Finerenone Approved as First-in-Class Treatment for Chronic Kidney Disease Associated with Type 2 Diabetes

The first nonsteroidal mineralocorticoid receptor antagonist to be approved for adults with T2D-associated CKD fills a significant treatment void for millions of patients.

Finerenone, a first-in-class nonsteroidal mineralocorticoid receptor antagonist, was approved on July 9, 2021, by the US Food and Drug Administration (FDA) for treatment of adults with chronic kidney disease (CKD) associated with type 2 diabetes (T2D).

Based on results from the pivotal phase 3 FIDELIO-DKD trial, FDA’s approved indication for finerenone is to reduce the risk of sustained eGFR decline, kidney failure, cardiovascular (CV) death, non-fatal myocardial infarction and hospitalization for heart failure in adults with T2D-associated CKD. FIDELIO-DKD results were published in The New England Journal of Medicine in October 2020. The FDA had granted the Bayer New Drug Application priority review in January 2021.

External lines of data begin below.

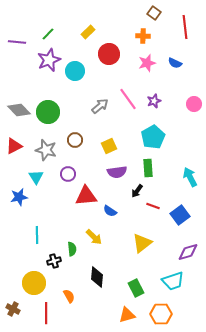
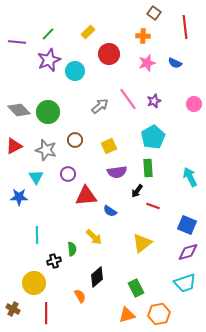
blue star at (19, 197): rotated 12 degrees clockwise
blue square at (180, 215): moved 7 px right, 10 px down; rotated 30 degrees counterclockwise
black diamond at (97, 277): rotated 45 degrees clockwise
cyan trapezoid at (173, 281): moved 12 px right, 2 px down
orange semicircle at (69, 296): moved 11 px right
orange hexagon at (161, 314): moved 2 px left; rotated 10 degrees counterclockwise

“The patient population included in the trial that supported the approval of Kerendia were at risk of chronic kidney disease progression despite receiving standard of care treatment to control blood pressure and blood glucose,” said George Bakris, MD, University of Chicago and lead FIDELIO-DKD study investigator in a Bayer press statement. “In people with chronic kidney disease associated with type 2 diabetes, physicians now have a new treatment to provide kidney protection.”

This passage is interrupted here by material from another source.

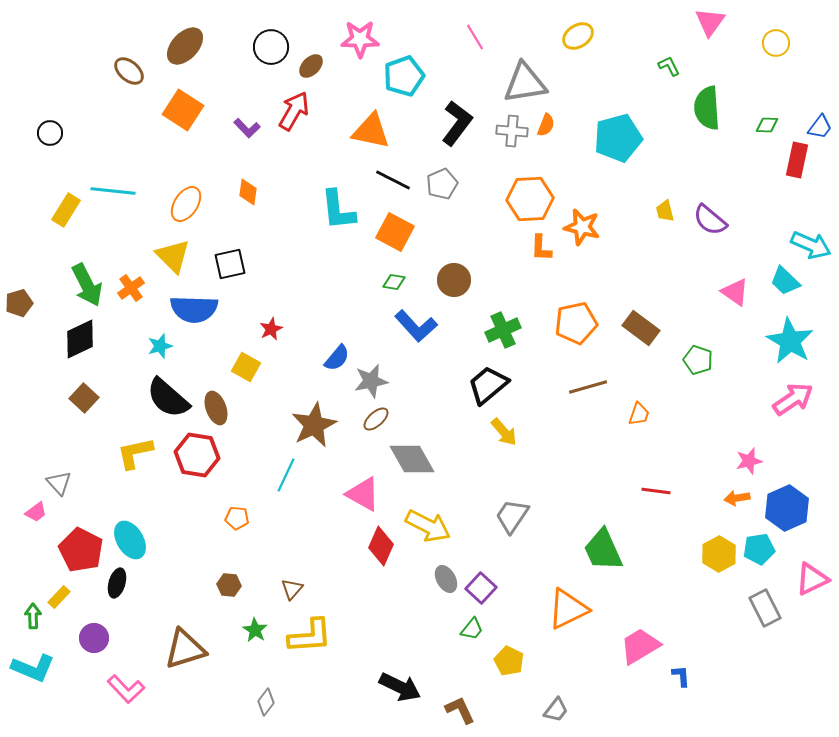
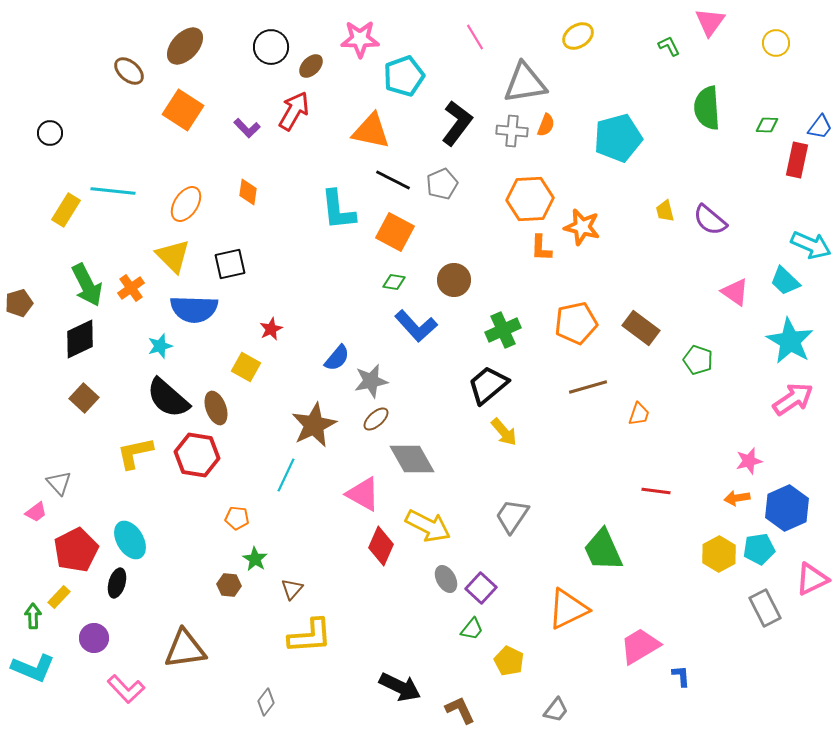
green L-shape at (669, 66): moved 20 px up
red pentagon at (81, 550): moved 5 px left; rotated 18 degrees clockwise
green star at (255, 630): moved 71 px up
brown triangle at (185, 649): rotated 9 degrees clockwise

RELATED: Interview with George Bakris, MD, FIDELIO-DKD lead investigator.

FIDELIO-DKD was a randomized, double-blind, placebo-controlled trial that enrolled 5674 patients with CKD related to T2D. All patients were on standard of care treatment at study entry, including maximum tolerated dose of an ACE or ARB. Compared with placebo, finerenone was associated with an 18% reduction in risk for progression of CKD and a 16% reduction in risk of the composite CV endpoint.

Recently announced data from 3 prespecified subanalyses of FIDELIO-DKD demonstrated no impact on finerenone efficacy of baseline treatment with insulin, GLP-1 receptor agonists or SGLT-2 inhibitors.

“Chronic kidney disease associated with type 2 diabetes can have such a debilitating impact on patients’ lives. Unfortunately, this disease is far reaching, as up to 40 percent of all patients with type 2 diabetes develop chronic kidney disease,” said Kevin Longino, CEO of the National Kidney Foundation, and a kidney transplant patient. “It is important for physicians and patients to have new treatment options that can slow chronic kidney disease progression.”

Per labeling, finerenone is initiated at a dose of 10 or 20 mg orally once daily as determined by eGFR and serum potassium thresholds. Titration begins after 4 weeks to the target dose of 20 mg.

The most common adverse reactions listed in the finerenone prescribing information are hyperkalemia, hypotension, and hyponatremia. Finerenone use is contraindicated with strong CYP3A4 inhibitors and in patients with adrenal insufficiency.

Marketed by Bayer as Karendia, finerenone is expected to be available in the US at the end of July 2021, according to the press statement. The company also has made a submission for marketing authorization in the European Union.